Good luck and let us know if you have further questions.

Bot


----------



## lyudin (Aug 23, 2009)

Hello Bot,
Thanks for your reply. Yeas, I tried already to increase the memory in Info section of the Outlook file - won't work.
According extensions - when I created a new set of them (I disable some of them) - I've got ride of the error type 3, but start getting a new error "Not enough memory". It's strange situation for me. Couldn't figure out myself...
Again thanks a lot for help.


----------



## DeltaMac (Aug 23, 2009)

Are you actually running out of memory?
Are you booted to OS 9? OR, are you running OS 9 in Classic (while you are actually booted to OS X)? 
How much RAM memory is installed in your Mac?

If you go to About this Mac (top of the Apple menu), do you have plenty of available memory?

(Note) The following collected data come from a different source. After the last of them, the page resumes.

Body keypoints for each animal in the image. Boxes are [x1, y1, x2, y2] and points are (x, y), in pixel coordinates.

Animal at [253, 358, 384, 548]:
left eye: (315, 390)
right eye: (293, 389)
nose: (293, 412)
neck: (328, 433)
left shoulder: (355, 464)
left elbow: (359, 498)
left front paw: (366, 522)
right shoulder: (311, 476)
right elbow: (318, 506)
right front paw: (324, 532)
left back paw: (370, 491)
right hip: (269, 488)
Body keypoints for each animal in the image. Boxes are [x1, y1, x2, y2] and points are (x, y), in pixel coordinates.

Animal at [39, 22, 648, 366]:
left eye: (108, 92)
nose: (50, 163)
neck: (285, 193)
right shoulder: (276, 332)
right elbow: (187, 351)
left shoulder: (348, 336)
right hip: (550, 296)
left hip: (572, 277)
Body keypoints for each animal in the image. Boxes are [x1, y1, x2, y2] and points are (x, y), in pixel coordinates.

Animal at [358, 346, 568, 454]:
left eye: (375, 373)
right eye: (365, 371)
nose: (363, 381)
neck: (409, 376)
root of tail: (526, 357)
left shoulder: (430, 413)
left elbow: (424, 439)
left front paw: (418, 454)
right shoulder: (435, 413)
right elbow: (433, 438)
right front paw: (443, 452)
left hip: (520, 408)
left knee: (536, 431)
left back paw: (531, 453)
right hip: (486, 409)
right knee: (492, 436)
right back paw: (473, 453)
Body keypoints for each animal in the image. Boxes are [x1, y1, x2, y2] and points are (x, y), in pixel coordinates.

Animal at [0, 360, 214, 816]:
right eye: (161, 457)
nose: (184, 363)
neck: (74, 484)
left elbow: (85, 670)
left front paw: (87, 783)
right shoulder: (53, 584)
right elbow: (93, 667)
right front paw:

You said that increasing the alloted memory didn't work. Do you mean that you couldn't change the settings? or, it didn't help at all?
Did you try restarting your Mac after changing that memory allotment? Did


----------



## lyudin (Aug 24, 2009)

Hello DeltaMac,
I run actual Mac OS Z1-9.2.2
Built-In Memory 384 MB
I am not run out of memory, It
is plenty of free memory. 
Changing a memory settings in Get Info of the actual file - doesn't make any difference.
Any other suggestions?
Thanks a lot


----------